▸ **Selected excerpt**:

Stablecoins also play a large part in the DeFi as a whole, and in the current trend in it as well. Tether USD alone gained approximately $10 billion (a 250% increase) in market capitalization in a year. But this is just one kind of stablecoins.

Wrapped Bitcoin (WBTC) is a ERC-20 token that is pegged 1:1 to the price of Bitcoin. With it, trading BTC on decentralized exchanges is possible, just like with USDT trading against the dollar is possible on many crypto exchanges.

Wrapped Bitcoin price chart
Source: CoinMarketCap

If we look at the chart, we see that the chart of the price of this token is almost identical to BTC, and the WBTC-BTC conversion rate is more or less always equal to one (at some points the peg sank as low as 1:0.73 or jumped to as high as 1:1.1). In comparison to most other trending coins, WBTC is a unique DeFi crypto project.

DeFi in 2020

Decentralized finance in general has roots in the ideas of accessibility and democratization of financial systems. Smart contracts can potentially replace the functions intermediaries like banks and financial institutions had before.

However, DeFi has yet to overcome the regulatory challenges that have yet to arise. Regulators across the world have barely started to accept cryptocurrencies, and now there is an entire rapidly growing sector which is even more complex and can have even more impact on existing economic systems. In the current regulatory framework, most of these projects provide unregistered financial services, which can put them in a compromised position at best and lead to an aggressive shutdown at worst.

▸ **Dataset extract**:

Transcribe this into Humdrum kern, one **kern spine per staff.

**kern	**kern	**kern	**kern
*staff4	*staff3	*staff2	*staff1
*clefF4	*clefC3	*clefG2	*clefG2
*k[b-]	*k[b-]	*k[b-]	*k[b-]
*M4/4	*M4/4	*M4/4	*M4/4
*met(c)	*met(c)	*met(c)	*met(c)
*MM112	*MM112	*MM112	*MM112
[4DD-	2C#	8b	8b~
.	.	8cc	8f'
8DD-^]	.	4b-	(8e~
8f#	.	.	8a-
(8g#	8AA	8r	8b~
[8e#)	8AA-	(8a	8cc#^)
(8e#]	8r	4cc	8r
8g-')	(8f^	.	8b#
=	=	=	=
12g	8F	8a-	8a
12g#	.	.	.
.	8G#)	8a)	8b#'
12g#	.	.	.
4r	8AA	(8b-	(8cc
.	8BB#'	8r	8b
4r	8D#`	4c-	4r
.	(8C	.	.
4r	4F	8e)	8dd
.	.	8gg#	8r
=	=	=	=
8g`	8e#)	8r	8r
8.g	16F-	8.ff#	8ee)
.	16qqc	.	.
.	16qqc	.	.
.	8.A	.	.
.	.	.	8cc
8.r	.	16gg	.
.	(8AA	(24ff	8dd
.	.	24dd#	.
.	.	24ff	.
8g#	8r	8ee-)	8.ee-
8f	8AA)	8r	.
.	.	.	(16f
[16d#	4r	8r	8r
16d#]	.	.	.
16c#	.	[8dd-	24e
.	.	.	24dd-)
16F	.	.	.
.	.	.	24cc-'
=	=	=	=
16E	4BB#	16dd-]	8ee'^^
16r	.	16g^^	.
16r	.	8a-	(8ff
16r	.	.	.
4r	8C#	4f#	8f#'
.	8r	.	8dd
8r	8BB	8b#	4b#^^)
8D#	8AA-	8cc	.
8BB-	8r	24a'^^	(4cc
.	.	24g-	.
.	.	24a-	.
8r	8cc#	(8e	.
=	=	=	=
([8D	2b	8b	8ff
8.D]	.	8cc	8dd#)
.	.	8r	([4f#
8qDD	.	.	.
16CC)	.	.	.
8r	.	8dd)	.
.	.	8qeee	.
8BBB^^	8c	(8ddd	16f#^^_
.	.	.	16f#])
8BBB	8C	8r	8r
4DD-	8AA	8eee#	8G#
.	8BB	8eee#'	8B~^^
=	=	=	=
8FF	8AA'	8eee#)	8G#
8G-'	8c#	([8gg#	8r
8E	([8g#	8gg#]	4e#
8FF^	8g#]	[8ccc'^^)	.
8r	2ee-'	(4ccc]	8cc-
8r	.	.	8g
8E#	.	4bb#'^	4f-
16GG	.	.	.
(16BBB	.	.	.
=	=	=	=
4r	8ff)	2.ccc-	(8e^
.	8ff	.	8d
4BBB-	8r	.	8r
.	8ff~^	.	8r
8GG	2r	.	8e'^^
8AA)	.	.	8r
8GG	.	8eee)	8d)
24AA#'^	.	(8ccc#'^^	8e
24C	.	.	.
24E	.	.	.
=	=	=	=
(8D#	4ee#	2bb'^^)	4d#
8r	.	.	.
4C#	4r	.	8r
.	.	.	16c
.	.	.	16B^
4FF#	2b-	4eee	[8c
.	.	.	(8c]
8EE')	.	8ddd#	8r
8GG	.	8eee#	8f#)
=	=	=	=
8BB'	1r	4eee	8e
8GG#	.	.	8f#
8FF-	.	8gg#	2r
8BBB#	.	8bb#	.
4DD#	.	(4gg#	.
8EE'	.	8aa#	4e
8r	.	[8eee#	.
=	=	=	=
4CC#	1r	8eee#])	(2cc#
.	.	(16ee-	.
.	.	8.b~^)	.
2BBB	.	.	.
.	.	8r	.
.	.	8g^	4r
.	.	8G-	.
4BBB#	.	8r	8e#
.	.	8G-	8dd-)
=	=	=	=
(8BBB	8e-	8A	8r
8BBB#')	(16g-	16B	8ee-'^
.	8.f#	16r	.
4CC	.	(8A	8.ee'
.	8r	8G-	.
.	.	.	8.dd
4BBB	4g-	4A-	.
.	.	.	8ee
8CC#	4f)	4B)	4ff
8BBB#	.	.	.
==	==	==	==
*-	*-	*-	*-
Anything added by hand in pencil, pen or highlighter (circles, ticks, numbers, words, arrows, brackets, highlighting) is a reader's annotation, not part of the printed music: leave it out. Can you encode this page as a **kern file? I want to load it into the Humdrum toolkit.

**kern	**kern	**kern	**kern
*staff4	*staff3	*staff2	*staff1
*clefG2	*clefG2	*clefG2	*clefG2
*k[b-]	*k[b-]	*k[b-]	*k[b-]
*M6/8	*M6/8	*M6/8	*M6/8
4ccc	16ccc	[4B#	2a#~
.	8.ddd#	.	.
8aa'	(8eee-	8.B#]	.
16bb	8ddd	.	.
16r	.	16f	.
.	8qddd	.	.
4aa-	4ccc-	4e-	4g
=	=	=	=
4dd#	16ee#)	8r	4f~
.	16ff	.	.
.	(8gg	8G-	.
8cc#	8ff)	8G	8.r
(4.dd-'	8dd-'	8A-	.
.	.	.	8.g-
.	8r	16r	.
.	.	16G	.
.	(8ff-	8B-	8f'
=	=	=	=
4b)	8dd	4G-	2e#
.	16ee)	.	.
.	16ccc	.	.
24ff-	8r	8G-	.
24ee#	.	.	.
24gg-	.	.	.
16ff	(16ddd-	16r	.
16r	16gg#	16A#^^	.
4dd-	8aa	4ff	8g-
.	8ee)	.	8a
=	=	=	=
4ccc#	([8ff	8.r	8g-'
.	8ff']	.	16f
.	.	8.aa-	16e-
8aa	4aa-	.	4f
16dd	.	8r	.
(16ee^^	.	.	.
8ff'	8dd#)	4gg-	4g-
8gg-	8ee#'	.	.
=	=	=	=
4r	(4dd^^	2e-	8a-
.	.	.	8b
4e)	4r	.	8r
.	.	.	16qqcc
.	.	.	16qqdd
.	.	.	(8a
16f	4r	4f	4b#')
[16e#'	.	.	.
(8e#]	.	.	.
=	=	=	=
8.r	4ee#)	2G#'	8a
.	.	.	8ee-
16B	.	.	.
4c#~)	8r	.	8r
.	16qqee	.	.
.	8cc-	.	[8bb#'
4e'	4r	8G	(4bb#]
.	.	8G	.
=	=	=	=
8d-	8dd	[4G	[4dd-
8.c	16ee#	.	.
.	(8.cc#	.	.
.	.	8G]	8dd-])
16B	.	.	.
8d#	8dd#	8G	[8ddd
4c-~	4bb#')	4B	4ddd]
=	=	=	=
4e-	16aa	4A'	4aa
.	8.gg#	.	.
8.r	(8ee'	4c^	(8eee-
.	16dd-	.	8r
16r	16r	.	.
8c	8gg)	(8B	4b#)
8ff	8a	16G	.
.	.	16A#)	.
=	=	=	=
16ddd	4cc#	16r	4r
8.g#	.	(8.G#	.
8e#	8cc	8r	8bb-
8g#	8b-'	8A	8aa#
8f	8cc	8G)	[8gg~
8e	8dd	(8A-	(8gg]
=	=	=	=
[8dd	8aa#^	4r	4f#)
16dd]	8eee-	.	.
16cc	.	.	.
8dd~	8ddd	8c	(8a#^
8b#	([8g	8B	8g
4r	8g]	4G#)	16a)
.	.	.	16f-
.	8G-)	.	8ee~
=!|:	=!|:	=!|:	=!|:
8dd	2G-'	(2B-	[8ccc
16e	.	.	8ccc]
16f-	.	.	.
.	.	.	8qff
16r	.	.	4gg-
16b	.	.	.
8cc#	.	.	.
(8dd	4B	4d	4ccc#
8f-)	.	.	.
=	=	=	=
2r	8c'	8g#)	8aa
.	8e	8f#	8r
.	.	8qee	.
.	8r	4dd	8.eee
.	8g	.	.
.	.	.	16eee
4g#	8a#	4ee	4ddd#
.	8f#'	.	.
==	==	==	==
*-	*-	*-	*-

▸ **Work instructions**:
(a) According to the excerpt on decentralized finance, how much market capitalization did Tether USD gain in a year?
(b) Say whether each statement agrees with the excerpt on decentralized finance, and quote the words that decide it: (i) Wrapped Bitcoin is pegged 1:1 to the price of Bitcoin. (ii) The WBTC-BTC peg never fell below 1:0.9. (iii) Regulators around the world have fully embraced cryptocurrencies.
The material isn't needed for this work.

▸ **Outputs for the tasks**:
(a) Approximately $10 billion, a 250% increase.

(b)
(i) Yes: "Wrapped Bitcoin (WBTC) is a ERC-20 token that is pegged 1:1 to the price of Bitcoin."
(ii) No: "at some points the peg sank as low as 1:0.73"
(iii) No: "Regulators across the world have barely started to accept cryptocurrencies"